NY Times tech columnist to discuss the future of technology with U of M students prior to 'sold-out' lecture
Who: David Pogue, New York Times tech columnist and “NOVA ScienceNow” host
What: Pogue to discuss future of technology with University of Minnesota College of Science and Engineering students; will answer questions from media after class
When: Wednesday, Oct. 17, Class: 1:25-2:15 p.m.; Media interviews: 2:15-3 p.m.

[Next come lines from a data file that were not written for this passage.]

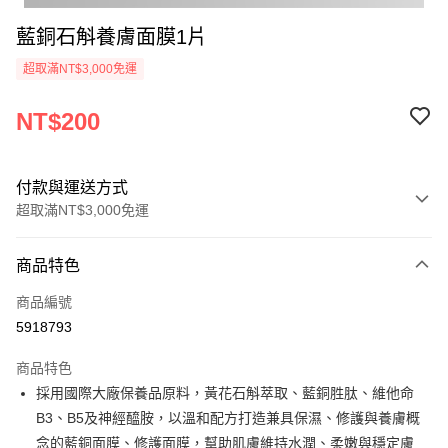
藍銅石斛養膚面膜1片
超取滿NT$3,000免運
NT$200
付款與運送方式
超取滿NT$3,000免運
付款方式
商品特色
信用卡一次付款
商品編號
超商取貨付款
5918793
悠遊付
商品特色
AFTEE先享後付
採用國際大廠保養品原料，黃花石斛萃取、藍銅胜肽、維他命
相關說明
B3、B5及神經醯胺，以溫和配方打造兼具保濕、修護與養膚概
【關於「AFTEE先享後付」】
念的藍銅面膜、修護面膜，幫助肌膚維持水潤、柔嫩與穩定膚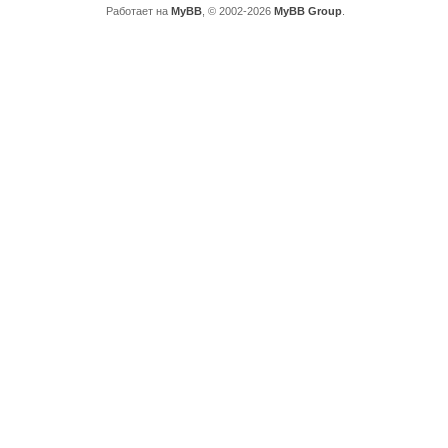
Работает на
MyBB
, © 2002-2026
MyBB Group
.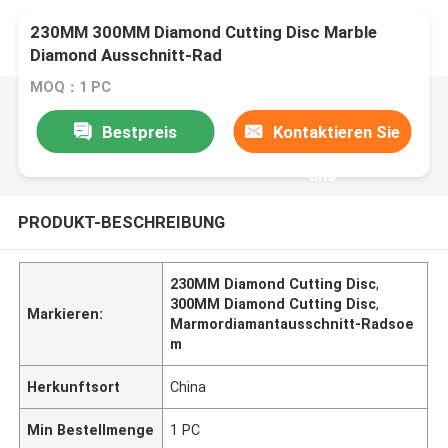
230MM 300MM Diamond Cutting Disc Marble
Diamond Ausschnitt-Rad
MOQ：1 PC
Bestpreis
Kontaktieren Sie
uns
PRODUKT-BESCHREIBUNG
230MM Diamond Cutting Disc
,
300MM Diamond Cutting Disc
,
Markieren:
Marmordiamantausschnitt-Radsoe
m
Herkunftsort
China
Min Bestellmenge
1 PC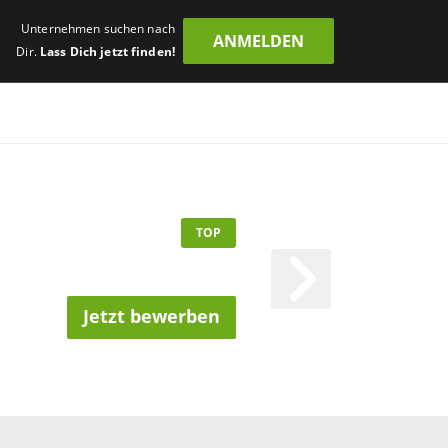
Unternehmen suchen nach
ANMELDEN
Dir.
Lass Dich jetzt finden!
TOP
Jetzt bewerben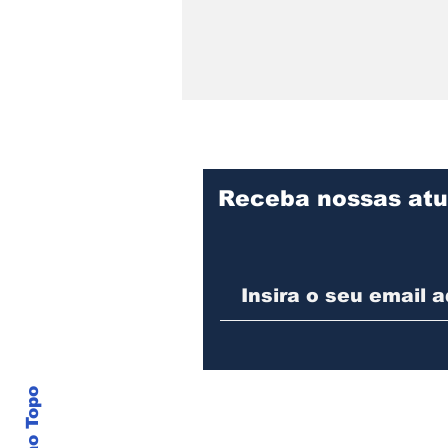
Receba nossas atu
Praça Cidade das Águas
divulga programação de
agosto com oficina para
pais e filhos, evento pet
e feijoada beneficente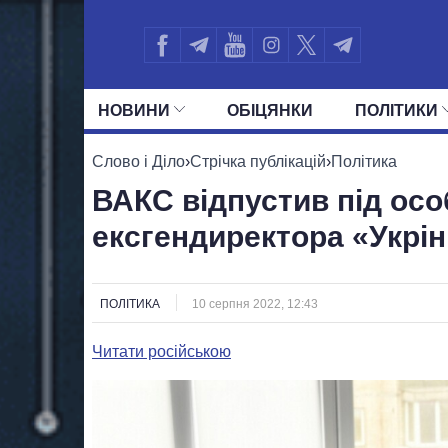
НОВИНИ
ОБIЦЯНКИ
ПОЛIТИКИ
УСІ ПОЛІТИКИ
ПРЕЗИДЕНТ І ОФ
Слово і Діло
›
Стрічка публікацій
›
Політика
ВАКС відпустив під осо
ексгендиректора «Укрі
ПОЛІТИКА
10 серпня 2022, 12:43
Читати російською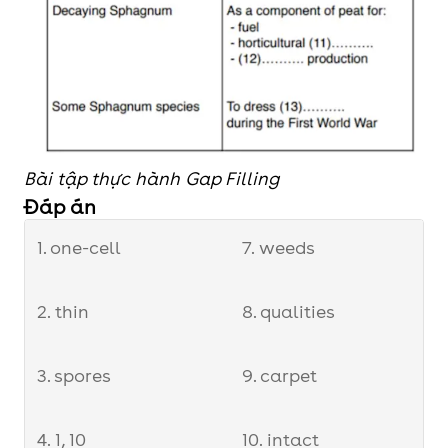
Bài tập thực hành Gap Filling
Đáp án
1. one-cell
7. weeds
2. thin
8. qualities
3. spores
9. carpet
4. 1, 10
10. intact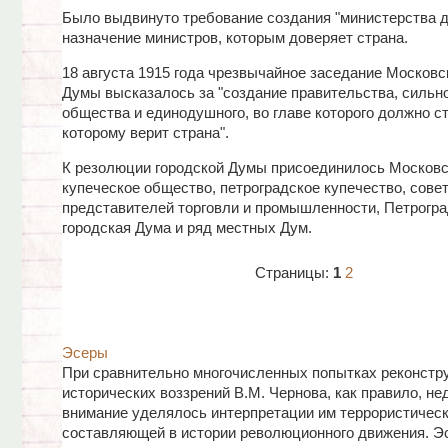
Было выдвинуто требование создания "министерства д
назначение министров, которым доверяет страна.
18 августа 1915 года чрезвычайное заседание Московс
Думы высказалось за "создание правительства, сильн
общества и единодушного, во главе которого должно ст
которому верит страна".
К резолюции городской Думы присоединилось Московс
купеческое общество, петроградское купечество, сове
представителей торговли и промышленности, Петрогра
городская Дума и ряд местных Дум.
Страницы:
1
2
Эсеры
При сравнительно многочисленных попытках реконстр
исторических воззрений В.М. Чернова, как правило, не
внимание уделялось интерпретации им террористичес
составляющей в истории революционного движения. Э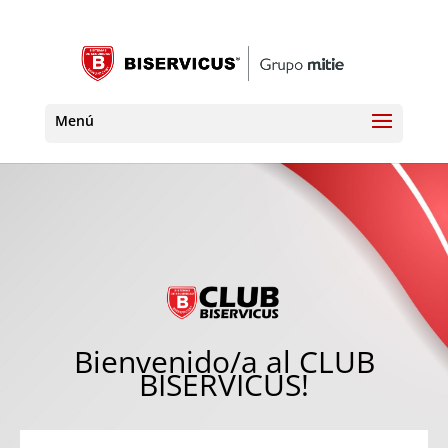
Bienvenido/a al CLUB
BISERVICUS!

Where: Amundson Hall, Room 240, 421 Washington Ave. SE, Minneapolis
October 15, 2012
New York Times tech columnist, best-selling author and host of PBS’s “NOVA ScienceNow” will discuss the future of technology with a small class of about 20 first-year University of Minnesota science and engineering students from 1:25 to 2:15 p.m. on Wednesday, Oct. 17 in the university’s Amundson Hall, Room 240, 421 Washington Ave. SE, Minneapolis. A media availability by Pogue will follow from 2:15-3 p.m.
The class discussion precedes Pogue’s evening lecture to a packed house of more than 1,000 people. The evening lecture is sponsored by the Friends of the University of Minnesota Libraries and the College of Science and Engineering.
The students are part of CSE 1001, a required one-credit class for first-year University of Minnesota College of Science and Engineering students to help them learn about scientific inquiry and creation of new knowledge. This specific class is an honors version of CSE 1001 for students who are part of the University Honors Program. Pogue will lead an informal discussion with the students.
Pogue’s evening lecture entitled “Disruptive Tech: What’s New, What’s Coming, and How It Will Change Everything” is currently at capacity and no further registrations are being accepted. A live webcast of Pogue’s lecture can be viewed at 7 p.m. Wednesday, Oct. 17 by visiting cse.umn.edu/publiclecture. A recording of the lecture will also be available a few days after the lecture at the same website.
About David Pogue:
Pogue writes the tech column for The New York Times every week, and in Scientific American every month. He's the host of "NOVA ScienceNow" and other science shows on PBS, and he's been a correspondent for "CBS Sunday Morning" since 2002.
With more than 3 million books in print, Pogue is one of the world's bestselling how-to authors. He has written or co-written seven books in the "for Dummies" series (including Macs, Magic, Opera, and Classical Music). In 1999, he launched his own series of complete, funny computer books called the "Missing Manual" series, which now includes 120 titles.
After graduating summa cum laude from Yale University in 1985 with distinction in music, Pogue spent 10 years conducting and arranging Broadway musicals in New York City. He has won an Emmy, a Loeb award for journalism, an honorary doctorate in music, and has been profiled on "48 Hours" and "60 Minutes."